AMP deputy chief economist Diana Mousina has released a report examining Australia’s housing market.
Mousina claims that “housing demand in Australia has been running above housing supply for the past two decades causing a dwelling shortage”.
Housing demand is determined mostly by “population growth (mostly driven by net overseas migration)”, whereas “housing supply is determined by completions of homes, after taking into account demolitions, conversions and vacant properties”.

Mousina notes that “prior to 2000, housing demand and supply were fairly balanced in Australia. After this time, housing demand started running above supply, with persistent undersupply ramping up from 2005”, as illustrated in the chart above.
The mid-2000s was when the federal government more than doubled net overseas migration, as illustrated below:

Therefore, the ramp-up in immigration drove the nation’s chronic housing shortage.

* **Assigned task A**: Summarize the housing market text in two sentences.
* **Assigned task B**: Rewrite the portion of the housing market text that begins at the words "Mousina notes that" and stops after "the chart above.", replacing "fairly balanced" with "roughly balanced".

* **Excerpted data**:
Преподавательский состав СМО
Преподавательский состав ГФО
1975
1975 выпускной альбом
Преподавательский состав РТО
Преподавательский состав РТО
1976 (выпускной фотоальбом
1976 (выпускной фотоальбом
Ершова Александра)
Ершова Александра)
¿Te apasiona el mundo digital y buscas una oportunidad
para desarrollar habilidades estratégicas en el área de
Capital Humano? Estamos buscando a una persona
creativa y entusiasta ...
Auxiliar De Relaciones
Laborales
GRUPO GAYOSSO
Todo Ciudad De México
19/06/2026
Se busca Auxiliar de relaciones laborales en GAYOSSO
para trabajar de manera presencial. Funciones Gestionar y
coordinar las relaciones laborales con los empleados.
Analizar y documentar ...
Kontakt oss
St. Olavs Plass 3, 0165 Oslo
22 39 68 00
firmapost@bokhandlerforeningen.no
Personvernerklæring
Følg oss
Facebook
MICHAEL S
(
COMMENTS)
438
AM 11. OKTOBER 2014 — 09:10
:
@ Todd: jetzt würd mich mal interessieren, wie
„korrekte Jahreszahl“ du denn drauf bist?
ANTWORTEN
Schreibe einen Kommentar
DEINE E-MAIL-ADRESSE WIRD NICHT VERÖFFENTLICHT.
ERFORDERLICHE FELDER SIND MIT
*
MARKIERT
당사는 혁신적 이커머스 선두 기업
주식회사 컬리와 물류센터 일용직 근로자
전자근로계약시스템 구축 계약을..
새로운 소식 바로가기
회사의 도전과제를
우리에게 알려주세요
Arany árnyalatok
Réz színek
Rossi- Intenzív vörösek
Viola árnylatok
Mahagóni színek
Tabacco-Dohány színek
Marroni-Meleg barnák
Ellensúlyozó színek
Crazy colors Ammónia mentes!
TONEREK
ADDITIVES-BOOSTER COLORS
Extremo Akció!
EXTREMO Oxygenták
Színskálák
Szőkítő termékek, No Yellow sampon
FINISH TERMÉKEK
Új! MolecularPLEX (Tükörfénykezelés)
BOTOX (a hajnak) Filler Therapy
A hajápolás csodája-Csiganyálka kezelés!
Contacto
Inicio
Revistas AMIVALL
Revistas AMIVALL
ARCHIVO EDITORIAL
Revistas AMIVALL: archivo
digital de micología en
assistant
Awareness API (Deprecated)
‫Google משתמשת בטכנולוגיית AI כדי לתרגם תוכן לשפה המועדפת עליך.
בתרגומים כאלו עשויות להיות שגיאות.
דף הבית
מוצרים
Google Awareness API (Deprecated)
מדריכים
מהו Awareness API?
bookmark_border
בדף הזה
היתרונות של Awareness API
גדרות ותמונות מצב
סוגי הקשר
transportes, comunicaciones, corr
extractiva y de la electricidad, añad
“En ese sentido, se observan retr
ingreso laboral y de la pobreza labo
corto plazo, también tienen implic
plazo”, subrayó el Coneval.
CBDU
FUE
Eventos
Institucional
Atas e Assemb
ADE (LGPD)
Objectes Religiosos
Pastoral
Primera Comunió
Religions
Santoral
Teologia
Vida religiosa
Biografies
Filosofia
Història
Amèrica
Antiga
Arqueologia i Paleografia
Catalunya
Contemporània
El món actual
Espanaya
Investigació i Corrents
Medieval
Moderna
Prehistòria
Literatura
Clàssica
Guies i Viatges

* **Response area A**: AMP deputy chief economist Diana Mousina has released a report claiming that housing demand in Australia has run above supply for the past two decades, causing a dwelling shortage, with persistent undersupply ramping up from 2005. The text concludes that this chronic shortage was driven by the ramp-up in immigration after the federal government more than doubled net overseas migration in the mid-2000s.

* **Response area B**:
Mousina notes that “prior to 2000, housing demand and supply were roughly balanced in Australia. After this time, housing demand started running above supply, with persistent undersupply ramping up from 2005”, as illustrated in the chart above.